Brief>
Word for word, restate each of the records below.

Records to process>

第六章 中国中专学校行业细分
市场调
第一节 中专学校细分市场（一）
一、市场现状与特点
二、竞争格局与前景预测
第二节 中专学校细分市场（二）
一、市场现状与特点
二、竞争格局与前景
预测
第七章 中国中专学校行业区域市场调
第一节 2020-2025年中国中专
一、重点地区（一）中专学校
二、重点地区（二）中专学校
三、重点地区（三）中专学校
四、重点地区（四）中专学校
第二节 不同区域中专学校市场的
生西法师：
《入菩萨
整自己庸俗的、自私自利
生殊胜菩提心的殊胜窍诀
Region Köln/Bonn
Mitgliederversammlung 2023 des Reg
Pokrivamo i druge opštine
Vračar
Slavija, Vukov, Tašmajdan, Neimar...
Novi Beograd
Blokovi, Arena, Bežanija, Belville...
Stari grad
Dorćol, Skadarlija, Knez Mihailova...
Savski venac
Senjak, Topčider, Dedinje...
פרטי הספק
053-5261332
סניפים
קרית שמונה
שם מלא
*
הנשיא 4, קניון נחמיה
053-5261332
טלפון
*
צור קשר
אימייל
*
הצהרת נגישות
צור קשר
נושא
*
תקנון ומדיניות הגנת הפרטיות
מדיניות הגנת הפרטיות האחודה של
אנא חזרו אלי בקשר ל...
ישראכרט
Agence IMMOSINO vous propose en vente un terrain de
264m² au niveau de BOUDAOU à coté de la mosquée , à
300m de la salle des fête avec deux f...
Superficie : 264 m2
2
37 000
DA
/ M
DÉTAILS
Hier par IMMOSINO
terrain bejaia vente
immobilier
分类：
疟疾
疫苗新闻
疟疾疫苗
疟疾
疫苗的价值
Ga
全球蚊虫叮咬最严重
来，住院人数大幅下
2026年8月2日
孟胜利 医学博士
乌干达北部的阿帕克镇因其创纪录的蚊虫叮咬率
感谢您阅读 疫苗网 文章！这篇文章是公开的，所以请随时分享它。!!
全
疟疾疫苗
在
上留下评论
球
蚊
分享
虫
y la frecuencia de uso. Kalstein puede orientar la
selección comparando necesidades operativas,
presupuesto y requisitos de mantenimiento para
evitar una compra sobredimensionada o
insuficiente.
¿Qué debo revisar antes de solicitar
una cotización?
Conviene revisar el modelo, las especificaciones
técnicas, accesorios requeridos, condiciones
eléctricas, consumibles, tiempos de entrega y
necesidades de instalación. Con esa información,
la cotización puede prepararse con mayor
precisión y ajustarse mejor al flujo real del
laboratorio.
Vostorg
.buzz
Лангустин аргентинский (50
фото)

Response area>
第六章 中国中专学校行业细分
市场调
第一节 中专学校细分市场（一）
一、市场现状与特点
二、竞争格局与前景预测
第二节 中专学校细分市场（二）
一、市场现状与特点
二、竞争格局与前景
预测
第七章 中国中专学校行业区域市场调
第一节 2020-2025年中国中专
一、重点地区（一）中专学校
二、重点地区（二）中专学校
三、重点地区（三）中专学校
四、重点地区（四）中专学校
第二节 不同区域中专学校市场的
生西法师：
《入菩萨
整自己庸俗的、自私自利
生殊胜菩提心的殊胜窍诀
Region Köln/Bonn
Mitgliederversammlung 2023 des Reg
Pokrivamo i druge opštine
Vračar
Slavija, Vukov, Tašmajdan, Neimar...
Novi Beograd
Blokovi, Arena, Bežanija, Belville...
Stari grad
Dorćol, Skadarlija, Knez Mihailova...
Savski venac
Senjak, Topčider, Dedinje...
פרטי הספק
053-5261332
סניפים
קרית שמונה
שם מלא
*
הנשיא 4, קניון נחמיה
053-5261332
טלפון
*
צור קשר
אימייל
*
הצהרת נגישות
צור קשר
נושא
*
תקנון ומדיניות הגנת הפרטיות
מדיניות הגנת הפרטיות האחודה של
אנא חזרו אלי בקשר ל...
ישראכרט
Agence IMMOSINO vous propose en vente un terrain de
264m² au niveau de BOUDAOU à coté de la mosquée , à
300m de la salle des fête avec deux f...
Superficie : 264 m2
2
37 000
DA
/ M
DÉTAILS
Hier par IMMOSINO
terrain bejaia vente
immobilier
分类：
疟疾
疫苗新闻
疟疾疫苗
疟疾
疫苗的价值
Ga
全球蚊虫叮咬最严重
来，住院人数大幅下
2026年8月2日
孟胜利 医学博士
乌干达北部的阿帕克镇因其创纪录的蚊虫叮咬率
感谢您阅读 疫苗网 文章！这篇文章是公开的，所以请随时分享它。!!
全
疟疾疫苗
在
上留下评论
球
蚊
分享
虫
y la frecuencia de uso. Kalstein puede orientar la
selección comparando necesidades operativas,
presupuesto y requisitos de mantenimiento para
evitar una compra sobredimensionada o
insuficiente.
¿Qué debo revisar antes de solicitar
una cotización?
Conviene revisar el modelo, las especificaciones
técnicas, accesorios requeridos, condiciones
eléctricas, consumibles, tiempos de entrega y
necesidades de instalación. Con esa información,
la cotización puede prepararse con mayor
precisión y ajustarse mejor al flujo real del
laboratorio.
Vostorg
.buzz
Лангустин аргентинский (50
фото)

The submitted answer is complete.